JONESTOWN SURVIVOR Answers High-Schooler’s Questions

Questions from Grace D, a high school Junior in an AP History class in Washington:
1. What was your relationship with other members like in the 1970's? And, I read you are still on contact with other members, what is your relationship like with them today?

From the time I first passed through the doors of the Peoples Temple building in Redwood Valley, I found meaningful and delightful friendships with the diverse membership in Peoples Temple. People were genuinely thoughtful and caring. One of my favorite parts of the Temple then was the feeling of being in an “adopted family” with people of all backgrounds.

After November 18, 1978, I took about 20 years to get my life together. I married and my son was born, I went back to school, got my BA in Philosophy and Psychology, earned my California Clear Credential, and started teaching. Then, I reconnected with the other survivors. Since then, many of us meet on November 18, and throughout the year. We are in frequent contact throughout the year. Some of the finest people I have even known were and are my friends in Peoples Temple.

2. Were males and females treated differently inside of the People's Temple?

Jim Jones had an inner circle of young women, who were at his beck and call. They were women who kept his most private secrets and plans. They were treated much differently – had no private life, and followed Jim. Jim had other partners over the years as well. (Much of this, I learned about WAY AFTER Jonestown.) That was a small group.

The rest of membership was valued based on commitment and hard work – the harder you worked and the more you got done, the more responsibility you “earned” and the more respect/important position you would have. In many organizations – hard work gets you promoted. This was true for both women and men.

3. What was Jim Jones’ relationship to the Jonestown community as a whole? Was he more a celebrity figure or engulfed into the crowd?

Soon after Jim came to Jonestown, he started withdrawing away from being out in the community so much. He would hold meetings nearly every night and speak on the speakers throughout the day, but not mingle as much as he did regularly in the United States. He was respected and even worshipped, never engulfed into the crowd.

4. Can you think of any important things we should include in our documentary, or people to remember?

Before the deaths in Jonestown, there was never a time in U.S. history when a religious or benevolent leader murdered 1,000 people. One of the biggest reasons we (members) did not take notice of the obvious flags that we should have seen was that NOTHING like that had ever happened before. We never dreamed that it would ever come to that. Unbelievable. We were an early cult and no one yet knew the damage done by cults.

Cults often isolate members – and we were in the middle of the rain forest in Guyana! Our only communication was with a ham radio – and most did not have access to that.

Jim had a public persona which he guarded powerfully. No one who was in the innermost circle could ever talk about his private life. He was very convincing – as many con men are.

Peoples Temple was filled with committed and tireless people who wanted to make the world better – and who sacrificed a lot even before the deaths. We moved from San Francisco and other cities with many amenities, into a primitive life in the middle of another continent – and most did it enthusiastically. We felt/knew that things would get better.
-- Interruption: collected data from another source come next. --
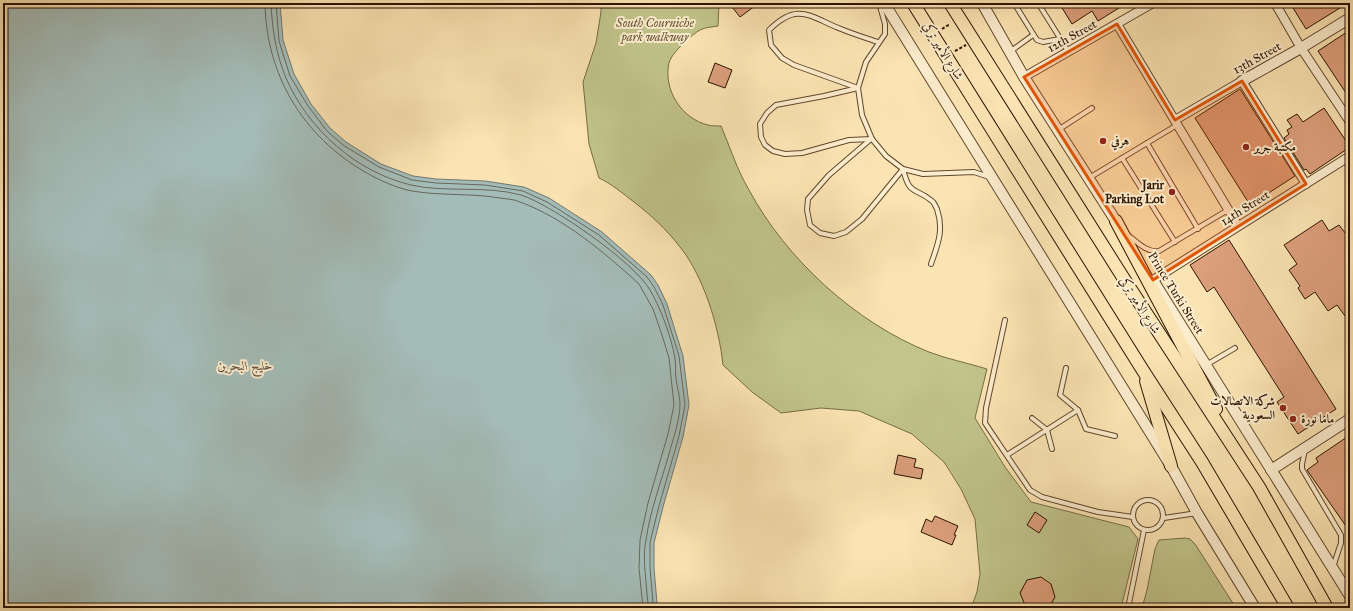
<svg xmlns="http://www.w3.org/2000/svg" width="1353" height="611" font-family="'IM FELL Great Primer',Amiri,serif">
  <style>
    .green { fill: #c1c48b; stroke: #766c46 }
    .water { fill: #a4bcb8; stroke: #74786e }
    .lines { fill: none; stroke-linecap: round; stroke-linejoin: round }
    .shore { stroke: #68685c; stroke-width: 1 }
    .building { fill: #dc9f7c; stroke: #2c1300 }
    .service-casing { stroke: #60472d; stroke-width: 6 }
    .minor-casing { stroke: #60472d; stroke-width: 10 }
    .tertiary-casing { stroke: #60472d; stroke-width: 12 }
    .primary-casing { stroke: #2c1300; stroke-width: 14 }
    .path { stroke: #2c1300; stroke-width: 2; stroke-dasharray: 3 2; stroke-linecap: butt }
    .service { stroke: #fcedce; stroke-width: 4 }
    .minor { stroke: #fcedce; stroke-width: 8 }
    .tertiary { stroke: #fcedce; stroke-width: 10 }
    .primary { stroke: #fbe4b3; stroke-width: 12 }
    .marked { fill: #df560b; fill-opacity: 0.2; stroke: #df560b; stroke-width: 3; stroke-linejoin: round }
    .poi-dot { fill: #8f2418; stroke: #fcedce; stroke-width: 1.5 }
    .labels { text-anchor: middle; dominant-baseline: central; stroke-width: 4; stroke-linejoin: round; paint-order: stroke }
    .park-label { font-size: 12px; font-style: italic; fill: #605131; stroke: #fcedce }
    .street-label { font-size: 12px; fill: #2c1300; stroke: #fcedce }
    .poi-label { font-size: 12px; font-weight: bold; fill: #2c1300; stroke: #fcedce; text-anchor: start }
    .water-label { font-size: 13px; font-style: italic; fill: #564e40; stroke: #fcedce }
  </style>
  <rect width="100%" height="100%" fill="#fbe4b3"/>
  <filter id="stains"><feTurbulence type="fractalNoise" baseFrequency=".005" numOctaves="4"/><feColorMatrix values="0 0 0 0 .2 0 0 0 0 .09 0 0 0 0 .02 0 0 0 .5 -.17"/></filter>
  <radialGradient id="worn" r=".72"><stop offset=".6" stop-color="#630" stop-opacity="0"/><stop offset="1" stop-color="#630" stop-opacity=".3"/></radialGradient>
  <g class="green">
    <path d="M601,3H719L718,26C713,27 706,27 700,30C695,33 690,37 686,41C680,47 671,55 669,63C663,90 682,119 708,125C712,126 717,126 721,126C730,147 737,170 749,190C786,259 856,323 929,352C947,359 968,363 987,369L975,418L1005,467L1031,502L1129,527L1138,539L1121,608H971L977,592L980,574L975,519L961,489L944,462L912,434L859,411L821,408L781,413L752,392L723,365C719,327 704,277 680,247C667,230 651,215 634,202C622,193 612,184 599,178L589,144L583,82L596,43L601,12Z"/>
    <polygon points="1185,538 1190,539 1195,544 1236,608 1142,608 1147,590 1155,549 1159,540"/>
  </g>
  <polygon class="water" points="3,3 280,3 283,40 294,74 311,104 330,128 346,142 381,164 413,176 436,179 485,181 524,187 549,198 602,232 651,275 658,285 667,304 683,356 689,405 683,437 663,507 654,543 654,568 657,603 659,608 3,608"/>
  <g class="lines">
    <g class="shore">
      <path d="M265,3C266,75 303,136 365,172C379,180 396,188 412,191C441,196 471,193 500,198C506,199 514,199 520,202C564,218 605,253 639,284L653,309L662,335L669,358L674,405L668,434L648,503L640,540L639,568L643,608"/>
      <path d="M271,3C272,28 276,54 286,78C308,129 356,172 411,185C446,193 485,185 521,195C552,205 634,262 650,290C661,309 671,336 675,358C676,365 675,372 676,379C677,387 680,396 680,404C680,420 673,439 669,454C661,482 650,511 646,540C643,554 645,569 646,583C647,591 647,600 649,608"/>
      <polyline points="276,3 279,41 290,76 308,106 327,131 343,145 379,167 412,180 436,183 485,185 523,191 547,202 599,235 647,277 654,287 663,305 679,356 685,405 679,436 659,506 650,542 650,568 653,603 654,608"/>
    </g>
  </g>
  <g class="building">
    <polygon points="729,3 759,3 740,17"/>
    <polygon points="1059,3 1127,3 1098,21 1092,11 1072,24"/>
    <polygon points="1290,3 1348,3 1306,29"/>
    <polygon points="1350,30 1350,99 1318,51"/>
    <polygon points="715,63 732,70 725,88 708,82"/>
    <polygon points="1240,89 1295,176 1250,205 1195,118"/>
    <polygon points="1324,108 1350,147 1310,174 1306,169 1304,170 1284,138 1289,134 1287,130 1292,127 1287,120 1297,114 1303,122"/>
    <polygon points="1322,220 1329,231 1339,225 1346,234 1350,231 1350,313 1345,316 1337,305 1328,311 1315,292 1305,299 1298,288 1300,286 1289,270 1297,264 1284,245"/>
    <polygon points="1229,240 1336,409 1298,434 1277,402 1284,397 1214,287 1207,292 1190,265"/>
    <polygon points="1350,435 1350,532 1307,470 1318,462 1316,458"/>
    <polygon points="898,455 916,459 914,467 923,469 921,479 894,474"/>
    <polygon points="1035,512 1047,520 1039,533 1027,525"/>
    <polygon points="935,516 958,526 954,535 956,535 952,545 921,532 926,519 932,522"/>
    <polygon points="1041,577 1051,584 1055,597 1049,608 1030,608 1025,605 1020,593 1027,580"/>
  </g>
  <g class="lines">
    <g class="service-casing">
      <g id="service">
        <polyline points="879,3 885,24 885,34 866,62 858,88 862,115 872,139 886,156 903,169 923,174 974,172 989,177"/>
        <polyline points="1014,3 1037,40 1043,42 1060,39"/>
        <polyline points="1038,3 1068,51"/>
        <polyline points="1011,51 1033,35"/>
        <polyline points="858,88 824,96 776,105 767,113 760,124 761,137 765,145 773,151 785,154 802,153 849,140 872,139"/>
        <path d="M858,88L794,65L782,58L771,45L769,30C798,1 810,17 841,29C853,34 866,38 878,42"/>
        <polyline points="1058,130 1092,108"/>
        <polyline points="871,139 829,175 808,199 807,210 810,225 820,233 834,236 846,232 862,219 903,169"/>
        <polyline points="1147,143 1198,229"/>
        <polyline points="1122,158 1175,242"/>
        <path d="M903,169C910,197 914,186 932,201C935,203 935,206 937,209C944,230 938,244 931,264"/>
        <polyline points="1089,178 1177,125"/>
        <path d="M1128,235C1137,242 1147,253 1159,251L1228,210"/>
        <polyline points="1005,320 986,408 985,423 1030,490 1042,497 1098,512 1133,517"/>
        <polyline points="1206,365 1235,348"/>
        <polyline points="1066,368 1060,395 1078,410 1086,429 1115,436"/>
        <polyline points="1032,418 1047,430 1052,449"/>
        <polyline points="1305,450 1302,464 1302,469 1341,535 1341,543 1333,567"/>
        <polyline points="1007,455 1078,410"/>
        <circle cx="1148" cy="515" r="15"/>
        <polyline points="1164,518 1197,513"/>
        <polyline points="1128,608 1144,530"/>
      </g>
    </g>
    <g class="minor-casing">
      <g id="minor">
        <polyline points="1275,3 1301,48 1350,122"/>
        <polyline points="1117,24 1238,226"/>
        <polyline points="1024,77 1153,3"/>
        <polyline points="1175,120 1242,81 1306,184"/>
        <polyline points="1153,280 1350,156"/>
      </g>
    </g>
    <g class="tertiary-casing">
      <g id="tertiary">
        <polyline points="884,3 1171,466 1197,513 1255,608"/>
        <polyline points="982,3 1024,77 1119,226"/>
        <polyline points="1242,81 1301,48 1350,18"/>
        <polyline points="1154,282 1350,596"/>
        <polyline points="1271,470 1350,419"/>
      </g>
    </g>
    <g class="primary-casing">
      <g id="primary">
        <polyline points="913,3 1142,369 1202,462 1288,608"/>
        <polyline points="950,3 1124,279 1259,487 1327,608"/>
        <polyline points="1116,221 1216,409"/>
        <polyline points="1146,381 1171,466"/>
      </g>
    </g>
    <g class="path">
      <polyline points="942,29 950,24"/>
      <polyline points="955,51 966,45"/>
    </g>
    <use href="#service" class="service"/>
    <use href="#minor" class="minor"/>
    <use href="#tertiary" class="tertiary"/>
    <use href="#primary" class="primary"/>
  </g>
  <path class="marked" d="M1117,24L1175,120L1242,81L1306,184L1153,280L1024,77Z"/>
  <g class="poi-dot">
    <circle cx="1103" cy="141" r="4"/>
    <circle cx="1246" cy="147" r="4"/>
    <circle cx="1172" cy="192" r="4"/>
    <circle cx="1283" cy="408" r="4"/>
    <circle cx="1293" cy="419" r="4"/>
  </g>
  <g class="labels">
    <g class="park-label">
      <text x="655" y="23">South Courniche<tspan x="655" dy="14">park walkway</tspan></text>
    </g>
    <g class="street-label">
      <text transform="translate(1072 36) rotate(-29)">12th Street</text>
      <text transform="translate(943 51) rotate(58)">شارع الأمير تركي</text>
      <text transform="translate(1257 58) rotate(-29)">13th Street</text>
      <text transform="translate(1245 208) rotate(-32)">14th Street</text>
      <text transform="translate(1176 293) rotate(58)">Prince Turki Street</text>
      <text transform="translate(1140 305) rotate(57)">شارع الأمير تركي</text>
    </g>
    <g class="poi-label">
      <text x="1111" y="141">هرفي</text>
      <text x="1254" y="147">مكتبة جرير</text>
      <text x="1164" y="185" text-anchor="end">Jarir<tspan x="1164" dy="14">Parking Lot</tspan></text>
      <text x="1275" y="401" text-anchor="end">شركة الاتصالات<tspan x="1275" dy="14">السعودية</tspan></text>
      <text x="1301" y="419">ماما نورة</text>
    </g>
    <g class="water-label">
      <text x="245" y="366">خليج البحرين</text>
    </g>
  </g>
  <rect width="1353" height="611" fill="none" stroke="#fbe4b3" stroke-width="16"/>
  <rect x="4" y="4" width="1345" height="603" fill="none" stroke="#2c1300" stroke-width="2"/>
  <rect x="8" y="8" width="1337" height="595" fill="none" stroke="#2c1300"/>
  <rect width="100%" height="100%" filter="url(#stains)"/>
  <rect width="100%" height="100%" fill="url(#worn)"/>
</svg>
From the beginning of media coverage of the deaths in Jonestown, I was bothered that the world knew all about what Jim had for breakfast and the color of his underwear – and 917 others died that same day. All of those 917 should be remembered for the wonderful, principled people they were, lead by a mentally ill and power-corrupted leader.

5. And, lastly, to a group of high-schoolers that know little to nothing about the event, what is the main message to take from the Jonestown massacre? Why is it still very important and relevant today?

You learn a lot about life when you study about Peoples Temple. We were optimists and worker bees to make the world better. We believed that Jim Jones would lead us on that effort and protect us.

We learned:
• NEVER TURN OFF YOUR CRITICAL THINKING – things are never that perfect
• You can make a big difference in the world – be careful if you are following someone else
• Life can be fascinating and exotic – but you must be careful
• And – maybe the most important – YOU CAN AND MUST SURVIVE ANY THING. Life is fragile and can be taken from you in an instant. Don’t give it away. Don’t let anyone else take it from you. Live it to the fullest.